Task data:
⟨

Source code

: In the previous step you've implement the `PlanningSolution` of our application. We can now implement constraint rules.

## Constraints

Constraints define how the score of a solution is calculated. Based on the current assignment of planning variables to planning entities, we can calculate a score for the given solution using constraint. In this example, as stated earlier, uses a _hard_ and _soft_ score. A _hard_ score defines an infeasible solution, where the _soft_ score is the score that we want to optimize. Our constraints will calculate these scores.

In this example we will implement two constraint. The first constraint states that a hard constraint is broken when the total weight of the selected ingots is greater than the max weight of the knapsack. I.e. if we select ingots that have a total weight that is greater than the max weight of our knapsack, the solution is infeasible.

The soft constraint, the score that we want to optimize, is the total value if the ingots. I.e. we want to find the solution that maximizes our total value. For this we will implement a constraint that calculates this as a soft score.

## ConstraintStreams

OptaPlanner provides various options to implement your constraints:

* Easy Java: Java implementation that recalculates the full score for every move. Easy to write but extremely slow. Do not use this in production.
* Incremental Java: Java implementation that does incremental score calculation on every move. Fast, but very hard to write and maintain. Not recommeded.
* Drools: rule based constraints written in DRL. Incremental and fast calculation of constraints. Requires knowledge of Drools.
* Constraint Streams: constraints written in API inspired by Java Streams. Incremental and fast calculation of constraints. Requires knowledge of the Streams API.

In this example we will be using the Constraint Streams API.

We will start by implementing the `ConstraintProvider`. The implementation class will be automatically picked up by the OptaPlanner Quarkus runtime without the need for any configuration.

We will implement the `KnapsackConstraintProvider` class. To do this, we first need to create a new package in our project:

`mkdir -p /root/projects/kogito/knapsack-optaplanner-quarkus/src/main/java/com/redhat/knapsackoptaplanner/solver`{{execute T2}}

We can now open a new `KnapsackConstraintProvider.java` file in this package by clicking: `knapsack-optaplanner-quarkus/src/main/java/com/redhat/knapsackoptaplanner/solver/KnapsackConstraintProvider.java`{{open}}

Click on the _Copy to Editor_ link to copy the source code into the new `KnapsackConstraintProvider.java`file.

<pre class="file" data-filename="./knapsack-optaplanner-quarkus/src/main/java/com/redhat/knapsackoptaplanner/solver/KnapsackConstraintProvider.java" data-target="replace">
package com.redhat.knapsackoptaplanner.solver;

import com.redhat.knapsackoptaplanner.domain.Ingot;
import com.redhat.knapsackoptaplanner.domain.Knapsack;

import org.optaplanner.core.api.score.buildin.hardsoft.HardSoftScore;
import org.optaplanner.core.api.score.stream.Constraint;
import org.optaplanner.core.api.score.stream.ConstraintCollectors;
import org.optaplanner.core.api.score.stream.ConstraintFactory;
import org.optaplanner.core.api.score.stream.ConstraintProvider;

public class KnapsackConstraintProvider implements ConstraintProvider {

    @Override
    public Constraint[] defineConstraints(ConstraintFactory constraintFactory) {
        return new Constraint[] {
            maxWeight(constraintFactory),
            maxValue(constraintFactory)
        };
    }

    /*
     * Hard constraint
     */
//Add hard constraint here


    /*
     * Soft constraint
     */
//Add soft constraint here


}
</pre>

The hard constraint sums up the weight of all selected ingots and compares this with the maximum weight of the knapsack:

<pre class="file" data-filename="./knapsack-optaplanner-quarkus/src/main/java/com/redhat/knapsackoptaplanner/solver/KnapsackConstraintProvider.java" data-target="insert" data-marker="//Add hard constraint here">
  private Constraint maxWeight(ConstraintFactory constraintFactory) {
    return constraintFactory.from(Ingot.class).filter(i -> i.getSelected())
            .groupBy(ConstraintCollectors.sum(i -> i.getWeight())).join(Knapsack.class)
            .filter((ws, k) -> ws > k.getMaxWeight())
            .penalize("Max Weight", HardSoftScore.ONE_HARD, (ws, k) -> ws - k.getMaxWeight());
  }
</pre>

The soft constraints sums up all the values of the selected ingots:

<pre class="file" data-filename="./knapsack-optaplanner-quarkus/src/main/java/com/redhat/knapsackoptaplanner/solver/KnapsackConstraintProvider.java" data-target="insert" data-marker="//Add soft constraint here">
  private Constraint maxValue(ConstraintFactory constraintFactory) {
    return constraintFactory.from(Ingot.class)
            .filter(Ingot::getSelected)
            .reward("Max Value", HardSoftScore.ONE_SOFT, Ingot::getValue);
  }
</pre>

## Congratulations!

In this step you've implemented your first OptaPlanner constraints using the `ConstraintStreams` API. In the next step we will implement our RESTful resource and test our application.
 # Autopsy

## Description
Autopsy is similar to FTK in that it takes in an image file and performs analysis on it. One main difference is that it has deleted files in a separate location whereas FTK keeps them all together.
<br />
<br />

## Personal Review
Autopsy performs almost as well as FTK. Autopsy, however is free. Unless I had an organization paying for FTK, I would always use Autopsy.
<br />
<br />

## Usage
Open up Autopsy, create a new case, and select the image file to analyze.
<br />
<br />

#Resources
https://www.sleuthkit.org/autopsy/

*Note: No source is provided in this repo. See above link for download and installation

⟩

Instructions to follow: Some lines of the records may contain the string "Requires". State how many do, as a number alone.

Solution below: 2